You owe him nothing and i certainly would not be having him for Christmas this year , sod that.
I hope that you can sort things out , you deserve better than this and don't for one minute feel any guilt , it appears he doesn't !

OneKhakiTurtle · 29/05/2026 14:30

Say “no that doesn’t work for me” every time something doesn’t suit. In fact if you are not sure still say it. Then end the conversation and do not hang on for the criticism that is guaranteed to follow. Say the same to the female members of the family he will absolutely inevitably rope in to try to persuade you to fulfil the role he is assigning to you.

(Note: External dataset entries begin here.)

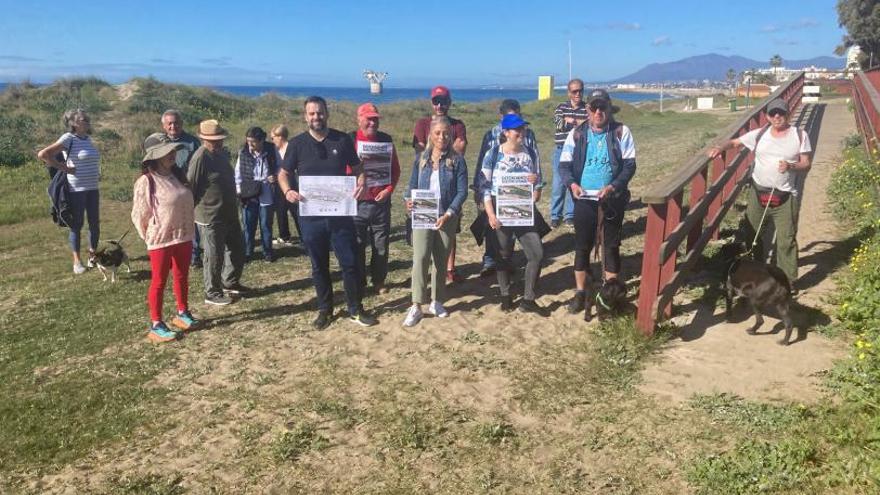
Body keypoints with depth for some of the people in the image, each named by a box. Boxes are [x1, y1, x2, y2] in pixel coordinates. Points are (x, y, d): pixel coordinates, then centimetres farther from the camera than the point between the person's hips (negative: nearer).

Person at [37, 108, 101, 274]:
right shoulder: (68, 138, -11)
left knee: (95, 224, 10)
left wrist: (97, 174, 9)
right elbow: (43, 154, -17)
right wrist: (64, 168, -14)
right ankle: (77, 262, 11)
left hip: (92, 189, 7)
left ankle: (92, 256, 23)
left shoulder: (87, 138, 11)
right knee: (76, 226, 3)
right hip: (76, 190, -6)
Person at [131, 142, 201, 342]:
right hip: (161, 240, -6)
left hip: (183, 237, 6)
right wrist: (150, 237, -3)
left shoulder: (178, 175, 5)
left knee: (182, 277, 17)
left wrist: (189, 230, 10)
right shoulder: (146, 181, -16)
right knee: (159, 282, 4)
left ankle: (182, 313, 35)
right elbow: (139, 214, -12)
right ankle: (156, 325, 14)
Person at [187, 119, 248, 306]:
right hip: (210, 218, -9)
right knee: (214, 256, 3)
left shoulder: (222, 153, 8)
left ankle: (230, 283, 37)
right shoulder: (200, 158, -20)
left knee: (237, 250, 19)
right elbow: (191, 188, -19)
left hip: (229, 214, 9)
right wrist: (193, 212, -15)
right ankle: (212, 293, 19)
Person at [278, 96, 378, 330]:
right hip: (311, 216, 0)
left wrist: (361, 181, -13)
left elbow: (357, 167, 9)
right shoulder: (297, 143, 0)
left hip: (340, 213, 0)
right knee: (319, 266, 11)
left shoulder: (343, 140, 0)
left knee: (350, 263, 3)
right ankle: (325, 310, 27)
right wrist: (288, 190, -14)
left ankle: (356, 310, 19)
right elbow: (284, 174, 7)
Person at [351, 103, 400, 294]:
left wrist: (389, 189, -4)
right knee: (357, 246, 5)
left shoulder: (386, 140, 5)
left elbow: (395, 169, 7)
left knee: (381, 246, 9)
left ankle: (379, 281, 23)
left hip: (381, 202, 2)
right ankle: (358, 283, 18)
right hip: (357, 202, -2)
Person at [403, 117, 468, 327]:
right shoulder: (421, 160, 5)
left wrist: (448, 214, -17)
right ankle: (416, 306, -10)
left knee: (441, 261, 10)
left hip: (446, 218, 0)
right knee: (420, 257, -13)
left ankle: (436, 302, 25)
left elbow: (462, 191, -5)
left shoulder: (457, 161, -1)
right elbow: (413, 186, 8)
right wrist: (409, 200, -14)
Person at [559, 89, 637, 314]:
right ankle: (581, 291, 22)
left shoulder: (621, 132, -3)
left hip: (613, 200, -1)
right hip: (584, 199, 1)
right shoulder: (577, 134, 1)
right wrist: (571, 184, -20)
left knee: (611, 245, 8)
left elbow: (630, 165, -6)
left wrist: (614, 187, -21)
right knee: (582, 246, 8)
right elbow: (564, 164, 0)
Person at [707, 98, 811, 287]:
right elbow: (735, 142, 6)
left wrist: (791, 166, -20)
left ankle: (789, 280, 9)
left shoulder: (799, 136, 0)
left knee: (786, 240, -1)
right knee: (753, 235, 12)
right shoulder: (759, 134, 3)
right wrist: (720, 148, -15)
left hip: (785, 197, -2)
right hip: (758, 193, 2)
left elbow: (807, 165, 1)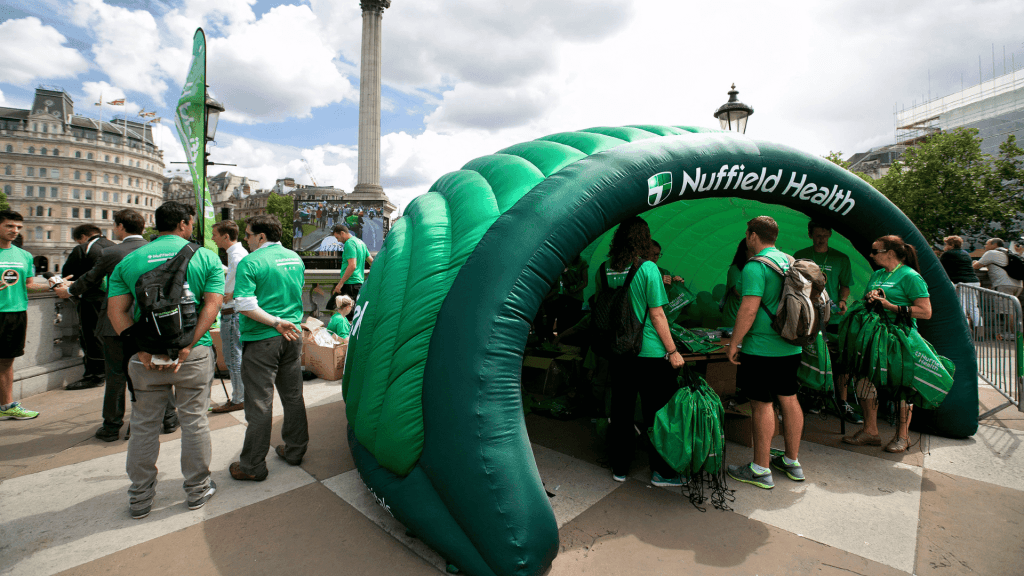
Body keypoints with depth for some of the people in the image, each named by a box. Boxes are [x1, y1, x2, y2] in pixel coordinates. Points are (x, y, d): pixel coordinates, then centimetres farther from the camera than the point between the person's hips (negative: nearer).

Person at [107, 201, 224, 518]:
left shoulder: (128, 261, 4)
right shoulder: (206, 257, -3)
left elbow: (116, 310, -4)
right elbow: (211, 305, -13)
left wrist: (143, 351, -9)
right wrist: (186, 347, -14)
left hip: (146, 356, 2)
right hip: (195, 354, -2)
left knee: (144, 426, 16)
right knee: (194, 422, 10)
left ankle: (140, 498, 29)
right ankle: (197, 490, 24)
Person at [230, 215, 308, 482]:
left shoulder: (250, 263, -13)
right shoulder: (295, 258, 8)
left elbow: (244, 304, -22)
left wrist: (275, 322, -18)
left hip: (262, 340, -6)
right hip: (293, 337, 6)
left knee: (259, 403, 2)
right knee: (293, 396, 15)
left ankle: (253, 465, 14)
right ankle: (295, 450, 29)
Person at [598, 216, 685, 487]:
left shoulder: (603, 270, 1)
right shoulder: (647, 269, -12)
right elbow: (657, 315, -11)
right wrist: (672, 351, -4)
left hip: (618, 353, 4)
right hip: (650, 353, -4)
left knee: (621, 411, 15)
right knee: (657, 413, 9)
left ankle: (620, 467, 26)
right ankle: (662, 472, 21)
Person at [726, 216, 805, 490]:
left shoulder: (756, 266, -17)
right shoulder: (789, 261, 11)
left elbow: (749, 309, -23)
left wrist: (734, 343, -15)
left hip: (762, 349, -9)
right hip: (791, 346, 9)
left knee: (762, 404, 0)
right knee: (789, 399, 16)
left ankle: (761, 470, 10)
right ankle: (792, 462, 30)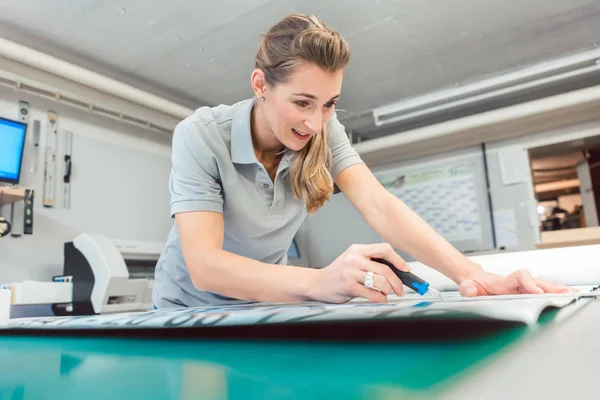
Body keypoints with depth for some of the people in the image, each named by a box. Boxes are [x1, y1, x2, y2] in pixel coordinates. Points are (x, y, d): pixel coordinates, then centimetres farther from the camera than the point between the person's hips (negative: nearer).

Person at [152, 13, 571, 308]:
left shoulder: (323, 130, -13)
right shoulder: (201, 136, -25)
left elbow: (380, 205, -23)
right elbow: (204, 265, -34)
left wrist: (474, 275, -38)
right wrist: (318, 282, -50)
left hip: (266, 305, 2)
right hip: (194, 308, -1)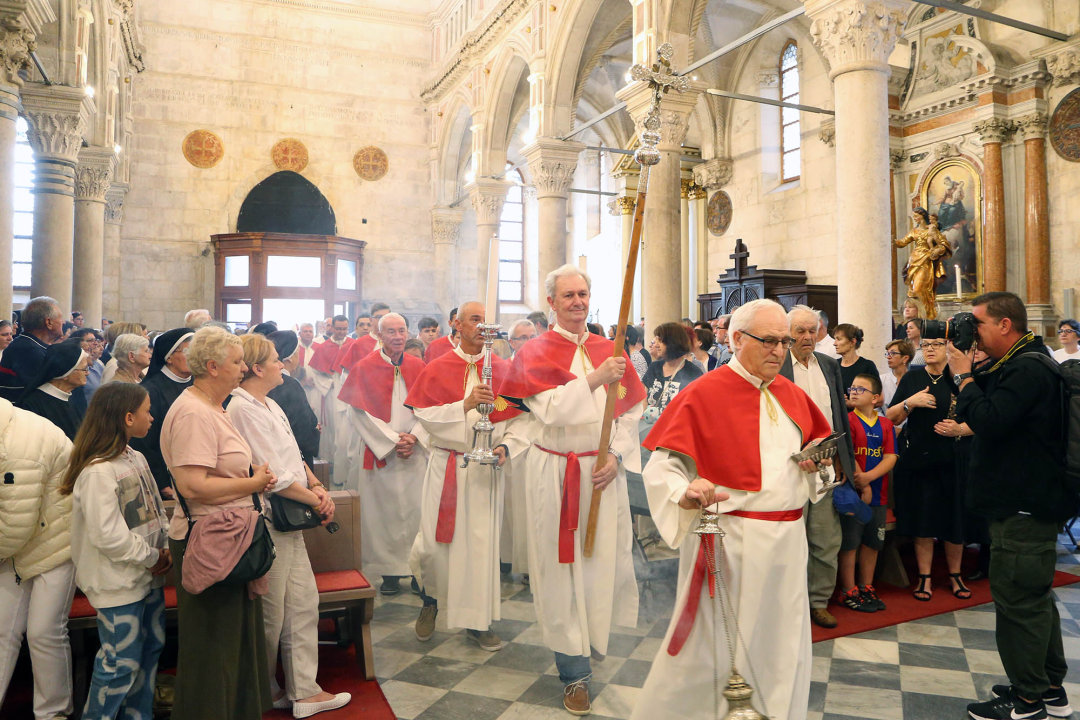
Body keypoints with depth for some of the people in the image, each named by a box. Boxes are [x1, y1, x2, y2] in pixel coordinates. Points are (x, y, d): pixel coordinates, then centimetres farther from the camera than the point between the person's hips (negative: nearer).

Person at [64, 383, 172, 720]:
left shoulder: (136, 458, 7)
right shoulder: (97, 472, -22)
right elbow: (107, 535, -24)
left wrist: (167, 549, -2)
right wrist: (153, 557, -13)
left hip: (149, 575, 9)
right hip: (119, 582, -9)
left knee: (151, 648, 18)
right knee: (121, 662, 2)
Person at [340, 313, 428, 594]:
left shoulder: (418, 367, 7)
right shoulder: (365, 368, 0)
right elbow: (358, 413, -5)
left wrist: (414, 437, -10)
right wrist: (391, 441, -10)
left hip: (416, 452, 2)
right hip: (381, 453, -2)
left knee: (417, 509, 1)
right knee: (384, 510, 1)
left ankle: (418, 569, 11)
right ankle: (390, 571, 12)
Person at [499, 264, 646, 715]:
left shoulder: (609, 351, 8)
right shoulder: (536, 353, -2)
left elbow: (630, 412, 6)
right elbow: (550, 409, -17)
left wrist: (616, 455, -6)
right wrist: (593, 379, -25)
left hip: (604, 473, 3)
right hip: (555, 473, -3)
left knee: (605, 561, 7)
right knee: (562, 566, 3)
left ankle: (595, 638, 34)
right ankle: (574, 672, 14)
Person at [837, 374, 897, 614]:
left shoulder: (885, 424, 7)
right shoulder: (848, 420, -5)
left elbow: (891, 457, -1)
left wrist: (868, 477, -17)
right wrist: (862, 486, -13)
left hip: (878, 494, 5)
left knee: (872, 542, 13)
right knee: (850, 543, 0)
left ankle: (866, 588, 26)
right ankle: (849, 592, 9)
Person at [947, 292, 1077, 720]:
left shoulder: (1028, 369, -19)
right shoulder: (1018, 365, 14)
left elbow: (989, 422, -27)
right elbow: (984, 415, 16)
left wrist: (963, 375, -16)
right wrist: (966, 374, 4)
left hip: (1024, 510, -11)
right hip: (1025, 504, 11)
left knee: (1017, 598, -2)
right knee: (1035, 596, 19)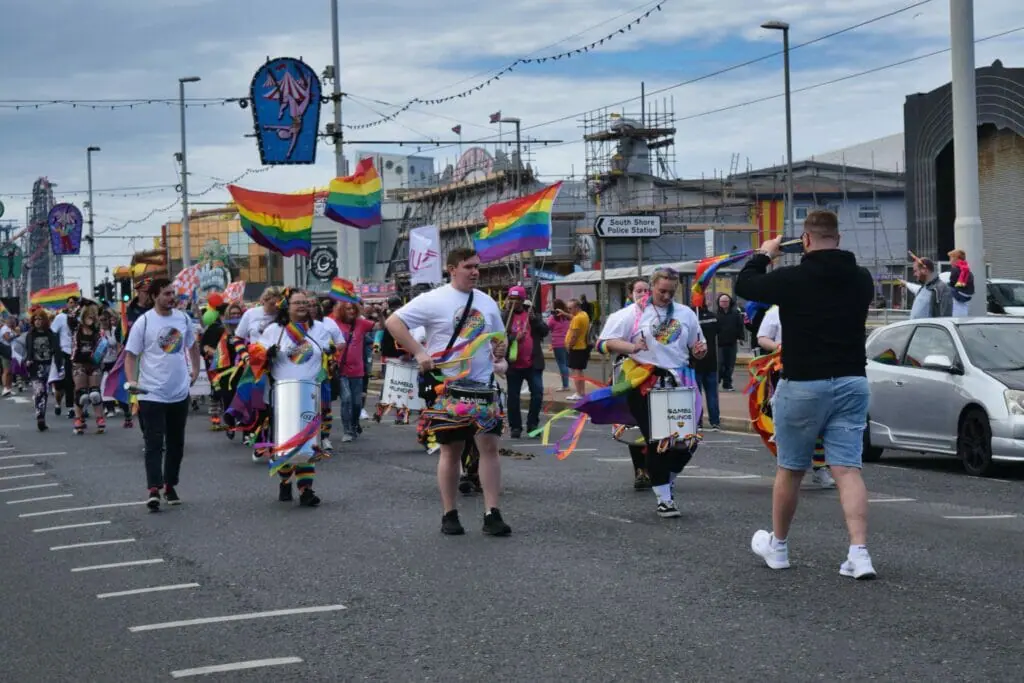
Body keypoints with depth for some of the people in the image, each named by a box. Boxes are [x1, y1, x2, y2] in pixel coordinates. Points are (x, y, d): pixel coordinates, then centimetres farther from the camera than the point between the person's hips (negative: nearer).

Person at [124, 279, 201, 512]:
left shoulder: (183, 318, 5)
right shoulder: (143, 322, -9)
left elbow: (192, 345, 22)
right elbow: (130, 354, -7)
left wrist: (195, 370, 15)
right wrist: (131, 381, -20)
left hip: (180, 393, 5)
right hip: (152, 394, -5)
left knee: (176, 444, 12)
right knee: (154, 443, -9)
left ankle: (170, 485, 25)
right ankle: (154, 490, -14)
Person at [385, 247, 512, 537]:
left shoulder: (487, 302, 10)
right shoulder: (434, 300, -6)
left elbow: (499, 337, 24)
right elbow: (393, 322, -8)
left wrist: (499, 353, 0)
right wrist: (419, 352, -16)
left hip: (483, 386, 4)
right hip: (448, 387, -4)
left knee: (489, 445, -4)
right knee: (451, 449, 4)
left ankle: (492, 514, -2)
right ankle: (449, 515, 14)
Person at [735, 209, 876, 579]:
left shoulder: (792, 279, -13)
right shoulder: (861, 279, 1)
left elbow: (744, 285, 2)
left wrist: (764, 254, 18)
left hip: (803, 385, -3)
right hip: (852, 383, 3)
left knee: (790, 469, 13)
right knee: (847, 469, -1)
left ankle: (777, 545, 29)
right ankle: (859, 553, -13)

It is so utterly freeing when we don’t take on the roles other people assign us and instead pick and choose the roles we want to do.

DaddiIssues · 29/05/2026 14:31

He’s also quite deluded and vain.

He’s late 80’s and every time I speak to him he tells me that the nurse/ doctor/ shop assistant/ anyone who’ll listen, say to him “you are 87? There’s no way you are that age. I thought you were about 60. You look so young”.

He chases women half his age. He has been telling me about this 50 year old shop assistant who is really worried about him, took his no., calls to see if he’s ok, and took him for a drink. Then I heard that she has a really sick child. WTF is he going distracting her attention away from her own issues. I can’t even imagine the lines he’s fed her. I bet he tho is he’s hot a chance.

I don’t know why I’m still there. Someone once told me it’s better to have a crap parent than a dead one. Maybe that’s why.

I feel the obligation in FOG, but not the fear or guilt. I think morally I’ll help out a bit. I just wish he was nice to be around. A few months ago my friend brought her dad for Sunday lunch. He walked in, gave me a hug and a kiss on the cheek, then spent the whole afternoon having a nice time, smiling and laughing. Upon leaving said he’d had a lovely time. Why can’t I have that?